» **Document passage**:
The Eskimos in the stands gaze somewhat disgustedly at the double-crossing sunlight. They buy an occasional hot dog or two. Even the dogs tasted weary and chilled. Starter George Harais once more went through his routine as the second fifteen-miler rolled to the line. The words never change… “Come down together, men, and let’s try and get away in the first lap.” Kretz, Lauer, Jamison, Gatto, Marzotto and Al Owen start in this race. Interest revived in the stands. The pack made the starting lap off the corner. The cautioning hand of the starter demanded a better line-up. Throttles backed off. No start! Once again the milling group went into the lower turn. Helmeted head turned to helmeted head as bitter words were passed. Racing men are always ready to debate a false start. Once again they came into the back stretch and once again into the turn. This time the motors catch. They seem to catch with that even bellow that rises slowly to a screech and indicated to the race-wise who shivered with us in the stands that it was a start. Down drove the wolf-pack and down whipped the flag. Kretz threw his Sport Scout into the lead and the chase was on. Behind him plugged stocky Gatto, his Harley-Davidson running easily, smoothly. Back in the vanguard hung Jamison, Lauer and Al Owen. Interest centered in the first two however. It was in the thirteenth that Gatto made his bid. It was a good bid. It came from a waving hand of the stocky San Josean, in the pit, ordering him to go. And go, Gatto did. He was even with Kretz in the lower turn. He held him steady down the back stretch and rode him down in the corner coming up for the White flag. Gatto was fast and he rode hard. Second is a qualifying place and Kretz looked rearward. There was no threat from the group in the back and he quickly conserved his motor. Another turn and the checkered flag dropped for Gatto and then for Kretz. Jamison and Lauer saw it for third and fourth.

The rival camps checked hastily and found that the match stood at a bye. It was first and third for Indian in the first heat, second and fourth for their rivals. First and third for Harley-Davidson and second and fourth for the Wigwam in the second.

Up above, in the high places of the chilly grandstand, Timer Joe Petrali clucked a tongue over the readings of the watches. Chasteen’s average in the first one was a new record for the distance. Gatto’s average in the second was nothing sultry.

» **Given instruction 1**:
In the motorcycle race passage, who was the starter?
» **Given instruction 2**:
Please print a section of the motorcycle race passage, beginning at the words "Up above, in" and stopping after "was nothing sultry.".

» **Records**:
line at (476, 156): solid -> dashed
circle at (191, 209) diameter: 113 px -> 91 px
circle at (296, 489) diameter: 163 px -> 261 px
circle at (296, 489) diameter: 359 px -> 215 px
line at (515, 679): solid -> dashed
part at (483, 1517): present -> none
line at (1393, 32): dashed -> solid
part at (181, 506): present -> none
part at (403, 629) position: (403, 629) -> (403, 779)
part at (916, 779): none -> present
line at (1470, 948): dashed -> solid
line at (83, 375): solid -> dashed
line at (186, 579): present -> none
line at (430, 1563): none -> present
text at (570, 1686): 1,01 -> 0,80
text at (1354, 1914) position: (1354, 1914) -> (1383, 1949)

» **Correct answer 1**:
George Harais

» **Correct answer 2**:
Up above, in the high places of the chilly grandstand, Timer Joe Petrali clucked a tongue over the readings of the watches. Chasteen’s average in the first one was a new record for the distance. Gatto’s average in the second was nothing sultry.